(I) BARRIERS TO EFFECTIVE COMMUNICATIONEffective communication means a communication where an understanding is established between sender and receiver, where the message arouses in the receiver’s mind the response desired by the sender. In effective communication, the message ‘gets through’ to the communicate, and its meaning is very similar to that of the
It is difficult to achieve effective communication, in fact, it is really impossible, because many barriers exist to disrupt or frustrate communication. Most common barriers to effective communication are:
1. Physical Barriers
2. Psychological Barriers
1. Physical Barriers :If the voice of the speaker is not audible to the audience, communication will fail. If the print of some text or paragraph is not visible, message will not work. These are physical barriers to communication. Screen distortion on television, hums-in public-address system, coughing or laughing by members of an audience, are also the examples of physical barriers. In printed form, physical barriers would be poor printing that results
in illegibility, lines of type missing or upside down, torn pages, missing paragraphs, story continuations to other pages or muddy or wet pages.
On the other hand, one’s own disabilities like weak eye-sights, low audibility or colour blindness, can also cause failure in the communication.
How to Overcome these Barriers?
We usually try to overcome these physical barriers through mechanical ways. But many times mechanical faults can also cause the failure of communication. Some disturbance in the tubes of a television set or fault of a plate in the printing machine or weather conditions disturbing the Radio waves can become a barrier.

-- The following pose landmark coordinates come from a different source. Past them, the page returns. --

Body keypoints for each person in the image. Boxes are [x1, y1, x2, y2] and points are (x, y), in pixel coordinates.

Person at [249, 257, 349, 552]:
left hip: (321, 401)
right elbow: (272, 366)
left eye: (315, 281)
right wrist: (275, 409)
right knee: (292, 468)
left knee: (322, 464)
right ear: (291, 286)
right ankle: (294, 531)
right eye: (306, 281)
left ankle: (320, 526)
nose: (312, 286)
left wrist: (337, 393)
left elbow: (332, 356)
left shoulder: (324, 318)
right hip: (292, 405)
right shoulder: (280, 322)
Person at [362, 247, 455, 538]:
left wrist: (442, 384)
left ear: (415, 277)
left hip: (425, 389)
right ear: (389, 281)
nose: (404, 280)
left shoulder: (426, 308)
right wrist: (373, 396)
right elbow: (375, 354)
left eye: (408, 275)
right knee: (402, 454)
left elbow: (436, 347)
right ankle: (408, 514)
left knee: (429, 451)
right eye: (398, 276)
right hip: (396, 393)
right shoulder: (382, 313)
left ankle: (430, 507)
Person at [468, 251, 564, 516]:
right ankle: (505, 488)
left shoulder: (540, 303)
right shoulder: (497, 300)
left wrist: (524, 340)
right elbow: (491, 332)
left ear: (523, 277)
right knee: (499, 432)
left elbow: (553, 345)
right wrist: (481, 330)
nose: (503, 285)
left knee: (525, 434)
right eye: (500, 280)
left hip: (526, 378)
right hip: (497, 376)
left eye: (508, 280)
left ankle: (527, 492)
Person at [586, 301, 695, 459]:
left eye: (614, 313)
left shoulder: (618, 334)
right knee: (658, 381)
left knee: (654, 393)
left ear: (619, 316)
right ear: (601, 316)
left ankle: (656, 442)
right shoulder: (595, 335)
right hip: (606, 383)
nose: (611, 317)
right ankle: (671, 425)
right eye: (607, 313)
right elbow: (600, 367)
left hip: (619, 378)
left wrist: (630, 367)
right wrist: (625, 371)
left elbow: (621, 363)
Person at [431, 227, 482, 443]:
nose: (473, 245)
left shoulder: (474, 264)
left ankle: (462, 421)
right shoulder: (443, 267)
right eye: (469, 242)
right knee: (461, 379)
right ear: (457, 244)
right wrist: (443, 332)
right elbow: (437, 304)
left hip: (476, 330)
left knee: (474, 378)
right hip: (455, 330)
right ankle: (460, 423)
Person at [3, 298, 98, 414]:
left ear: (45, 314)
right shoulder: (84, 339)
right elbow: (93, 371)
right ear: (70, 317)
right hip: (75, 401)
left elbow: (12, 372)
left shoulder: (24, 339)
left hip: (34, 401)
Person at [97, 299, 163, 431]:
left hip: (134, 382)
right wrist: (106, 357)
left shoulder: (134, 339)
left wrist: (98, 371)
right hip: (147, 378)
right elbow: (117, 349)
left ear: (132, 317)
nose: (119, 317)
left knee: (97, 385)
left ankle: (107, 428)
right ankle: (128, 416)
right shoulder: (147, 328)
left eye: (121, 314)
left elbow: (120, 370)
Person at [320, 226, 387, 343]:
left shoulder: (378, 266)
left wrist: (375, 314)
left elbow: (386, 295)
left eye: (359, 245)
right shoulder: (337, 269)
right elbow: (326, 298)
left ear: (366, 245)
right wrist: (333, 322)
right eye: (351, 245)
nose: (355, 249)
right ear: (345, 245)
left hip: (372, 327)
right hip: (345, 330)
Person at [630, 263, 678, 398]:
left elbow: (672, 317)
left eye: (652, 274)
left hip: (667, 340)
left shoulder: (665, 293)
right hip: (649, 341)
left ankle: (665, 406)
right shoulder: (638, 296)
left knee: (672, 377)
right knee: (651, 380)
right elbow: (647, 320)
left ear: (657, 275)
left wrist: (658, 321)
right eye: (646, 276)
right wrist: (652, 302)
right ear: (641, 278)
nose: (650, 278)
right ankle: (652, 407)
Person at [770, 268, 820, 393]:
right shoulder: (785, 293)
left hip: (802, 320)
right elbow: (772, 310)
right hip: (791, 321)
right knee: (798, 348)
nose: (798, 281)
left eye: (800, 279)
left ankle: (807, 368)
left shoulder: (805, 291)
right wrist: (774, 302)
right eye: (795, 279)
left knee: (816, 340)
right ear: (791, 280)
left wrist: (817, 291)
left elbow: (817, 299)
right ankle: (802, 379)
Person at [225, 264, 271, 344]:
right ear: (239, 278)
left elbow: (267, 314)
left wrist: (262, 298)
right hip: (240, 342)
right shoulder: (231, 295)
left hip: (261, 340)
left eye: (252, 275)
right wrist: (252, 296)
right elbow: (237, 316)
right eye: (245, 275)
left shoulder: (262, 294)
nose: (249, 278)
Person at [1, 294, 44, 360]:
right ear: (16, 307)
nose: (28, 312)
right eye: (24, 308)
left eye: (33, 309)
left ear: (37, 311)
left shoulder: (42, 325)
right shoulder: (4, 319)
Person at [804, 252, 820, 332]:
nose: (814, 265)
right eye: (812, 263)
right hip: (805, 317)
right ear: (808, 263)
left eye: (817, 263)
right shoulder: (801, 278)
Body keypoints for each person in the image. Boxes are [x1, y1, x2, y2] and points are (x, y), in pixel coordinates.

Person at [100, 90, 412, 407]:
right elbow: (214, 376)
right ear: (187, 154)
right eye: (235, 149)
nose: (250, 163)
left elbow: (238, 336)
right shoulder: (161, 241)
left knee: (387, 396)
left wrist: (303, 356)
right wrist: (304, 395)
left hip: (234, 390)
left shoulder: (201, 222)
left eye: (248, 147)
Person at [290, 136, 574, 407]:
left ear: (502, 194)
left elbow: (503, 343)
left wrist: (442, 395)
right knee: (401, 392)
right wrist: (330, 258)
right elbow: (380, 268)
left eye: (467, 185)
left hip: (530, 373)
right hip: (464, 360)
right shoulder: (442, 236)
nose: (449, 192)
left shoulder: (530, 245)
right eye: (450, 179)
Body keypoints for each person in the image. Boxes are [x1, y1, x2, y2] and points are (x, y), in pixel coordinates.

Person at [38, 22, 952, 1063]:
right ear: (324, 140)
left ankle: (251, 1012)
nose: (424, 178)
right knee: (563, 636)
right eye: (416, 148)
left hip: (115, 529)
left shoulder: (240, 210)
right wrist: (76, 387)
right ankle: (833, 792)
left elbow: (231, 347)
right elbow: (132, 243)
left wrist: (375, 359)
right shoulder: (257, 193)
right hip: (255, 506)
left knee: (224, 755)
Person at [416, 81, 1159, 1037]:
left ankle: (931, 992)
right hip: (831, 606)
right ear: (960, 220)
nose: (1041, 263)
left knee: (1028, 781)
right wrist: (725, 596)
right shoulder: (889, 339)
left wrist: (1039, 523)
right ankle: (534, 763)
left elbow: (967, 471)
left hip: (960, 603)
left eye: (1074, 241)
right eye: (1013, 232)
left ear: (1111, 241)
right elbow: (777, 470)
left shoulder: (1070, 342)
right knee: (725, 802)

2. Psychological Barriers :There are many psychological barriers to communication, which we face in our daily life.
(i) Attention :
One’s attention towards message is must for the success of any communication. If the person we want to communicate with, is not mentally attentive to our message, communication will fail. People are usually in a habit to pay selective attention to different messages. That situation would reduce the chance of effective communication.
(ii) Language :
Language is the most important tool of human communication. If it is difficult, strange and above the level of the receiver, the message will not get across. Language should be easy the kind we use in daily life.
(iii) Field of Experience :
If the field of experience of communicator and audience is not the same, there will be a great psychological barrier. The communicator should send the message to receiver according to his/her frame of reference.
(iv) Religion :
If the message is against the religious beliefs of the receiver, it will not be accepted.

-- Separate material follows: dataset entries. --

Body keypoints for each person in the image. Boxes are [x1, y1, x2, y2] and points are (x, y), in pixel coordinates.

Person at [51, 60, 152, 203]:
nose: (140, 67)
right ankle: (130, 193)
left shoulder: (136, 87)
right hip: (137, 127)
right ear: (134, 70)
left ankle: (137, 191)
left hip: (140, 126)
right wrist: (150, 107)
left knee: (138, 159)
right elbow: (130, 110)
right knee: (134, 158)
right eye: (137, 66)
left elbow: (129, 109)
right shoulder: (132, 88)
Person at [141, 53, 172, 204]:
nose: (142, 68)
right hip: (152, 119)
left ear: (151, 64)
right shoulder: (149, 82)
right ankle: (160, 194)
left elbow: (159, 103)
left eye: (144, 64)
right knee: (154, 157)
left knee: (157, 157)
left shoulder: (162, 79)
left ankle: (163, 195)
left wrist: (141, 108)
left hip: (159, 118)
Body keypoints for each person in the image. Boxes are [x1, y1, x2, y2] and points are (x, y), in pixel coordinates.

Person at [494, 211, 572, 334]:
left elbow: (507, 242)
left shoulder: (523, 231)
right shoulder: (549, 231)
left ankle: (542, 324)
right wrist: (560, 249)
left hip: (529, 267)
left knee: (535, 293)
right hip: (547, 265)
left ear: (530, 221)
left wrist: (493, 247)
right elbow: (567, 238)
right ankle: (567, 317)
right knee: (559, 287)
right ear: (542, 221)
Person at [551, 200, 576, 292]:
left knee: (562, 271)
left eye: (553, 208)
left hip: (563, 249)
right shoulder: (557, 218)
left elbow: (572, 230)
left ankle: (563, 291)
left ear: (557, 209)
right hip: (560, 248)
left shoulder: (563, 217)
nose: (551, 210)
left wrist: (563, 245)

(v) Social and Cultural Norms :
If the message does not fit into the social and cultural norms of the receiver, it will not be accepted.

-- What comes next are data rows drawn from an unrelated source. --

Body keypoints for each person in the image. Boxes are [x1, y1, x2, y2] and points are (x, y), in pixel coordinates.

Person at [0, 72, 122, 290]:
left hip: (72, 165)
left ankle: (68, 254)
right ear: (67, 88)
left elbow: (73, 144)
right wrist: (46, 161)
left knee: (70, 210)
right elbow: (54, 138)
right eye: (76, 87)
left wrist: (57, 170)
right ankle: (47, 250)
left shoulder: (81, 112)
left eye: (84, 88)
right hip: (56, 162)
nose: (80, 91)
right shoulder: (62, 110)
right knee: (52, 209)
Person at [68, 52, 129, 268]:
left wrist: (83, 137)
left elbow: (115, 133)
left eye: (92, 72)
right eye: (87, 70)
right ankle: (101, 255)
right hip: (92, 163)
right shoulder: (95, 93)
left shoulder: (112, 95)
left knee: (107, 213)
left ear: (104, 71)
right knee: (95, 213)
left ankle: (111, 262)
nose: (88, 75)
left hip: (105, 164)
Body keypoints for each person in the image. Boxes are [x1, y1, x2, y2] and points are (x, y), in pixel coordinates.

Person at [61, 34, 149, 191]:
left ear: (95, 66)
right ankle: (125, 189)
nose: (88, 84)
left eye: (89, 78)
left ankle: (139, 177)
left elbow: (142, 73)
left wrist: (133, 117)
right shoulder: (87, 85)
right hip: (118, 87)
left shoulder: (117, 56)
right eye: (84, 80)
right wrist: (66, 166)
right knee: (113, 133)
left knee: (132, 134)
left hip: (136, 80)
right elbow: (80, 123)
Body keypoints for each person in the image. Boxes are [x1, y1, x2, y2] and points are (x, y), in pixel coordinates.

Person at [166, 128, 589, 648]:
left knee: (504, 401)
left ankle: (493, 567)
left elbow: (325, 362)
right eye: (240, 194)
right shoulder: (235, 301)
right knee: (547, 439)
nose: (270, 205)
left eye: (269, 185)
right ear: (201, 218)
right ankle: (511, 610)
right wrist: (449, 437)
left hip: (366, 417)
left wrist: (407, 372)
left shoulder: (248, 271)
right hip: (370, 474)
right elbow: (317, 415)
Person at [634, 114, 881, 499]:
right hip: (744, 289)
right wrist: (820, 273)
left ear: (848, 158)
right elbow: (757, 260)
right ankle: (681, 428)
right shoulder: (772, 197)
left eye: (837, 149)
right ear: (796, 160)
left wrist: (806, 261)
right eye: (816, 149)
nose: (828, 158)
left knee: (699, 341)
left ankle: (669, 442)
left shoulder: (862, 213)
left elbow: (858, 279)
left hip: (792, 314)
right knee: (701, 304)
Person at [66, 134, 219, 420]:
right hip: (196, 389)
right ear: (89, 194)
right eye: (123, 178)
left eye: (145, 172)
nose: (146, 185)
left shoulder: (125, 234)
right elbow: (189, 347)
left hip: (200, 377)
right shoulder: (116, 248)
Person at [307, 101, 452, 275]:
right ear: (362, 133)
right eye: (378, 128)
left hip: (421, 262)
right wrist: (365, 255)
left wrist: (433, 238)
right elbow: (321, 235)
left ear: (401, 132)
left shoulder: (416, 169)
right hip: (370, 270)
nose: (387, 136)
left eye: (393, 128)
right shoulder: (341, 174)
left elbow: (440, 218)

3. Noise :There is a noise everywhere around us. Psychologically anything Creating negative effects on communication by taking our attention away from the message is a noise. Noise may be of channel and it may be semantic.
(i) Channel Noise :
A term is used to describe anything that interferes with the fidelity of the physical transmission of the message (such as static on Radio or type too small to be read easily). But broadly speaking, channel noise may be thought of as including all distraction between source and audience. The professional communicator helps to overcome its effects by attention-getting devices and by careful use of the principle of redundancy.
(ii) Semantic Noise :
Semantic noise is interference within the communication process itself, within the human sources and receivers of the Communication. In mass communication, this type of interference is inevitable, only because audiences, individually and collectively, have so many different expectations of their mass media. Semantic noise occurs whenever the audiences do not appear to be receiving and responding to carefully crafted messages the way the sender had hoped.
Other Barriers to Communication :
Some of other barriers that tend to hinder or disrupt effective communication are as follows:
(1) Difference in IQ. level.
(ii) Mental and physical stress at the time of communication.
(iii) Different backgrounds of the participants.
(iv) Difference in education, formal and informal.
(v) Difference in such factors as sex, age, class and race.
(vi) Difference in interest in the message.
(vii) Lack of mutual respect among participants.
(viii) Environmental conditions at the time of communication.
(ix) Little or no chance of feedback.
(x) Lack of skill on part of communicator, for example, poor writer or speaker.
(xi) Lack of skill on part of communicate (poor reader or listener) or lack of information in message.
(II) EFFECTIVE COMMUNICATION :The main essential for effective communication is to gain the audience. Today we are living in information rich society. There is a bombardment of information and messages which come from radio, television, newspapers and from other mass media.
For effective communication :
a. The message must be so designed and delivered as to gain the attention of the intended destination.
b. The message must employ signs which refer to experience common to source and destination, so as to “get the meaning across.”
No one has the time to listen all the Radio programmes or read all newspapers or watch all television programmes. People are very selective to pick up the information. In this age of competition, it is essential for communicator to construct his message in such a way so that it will hit the target audience. Only then, he would be able to gain the audience. Once the audience are gained and they come in contact with the message second important phase starts, i.e., to hold the attention of audience regularly and continuously.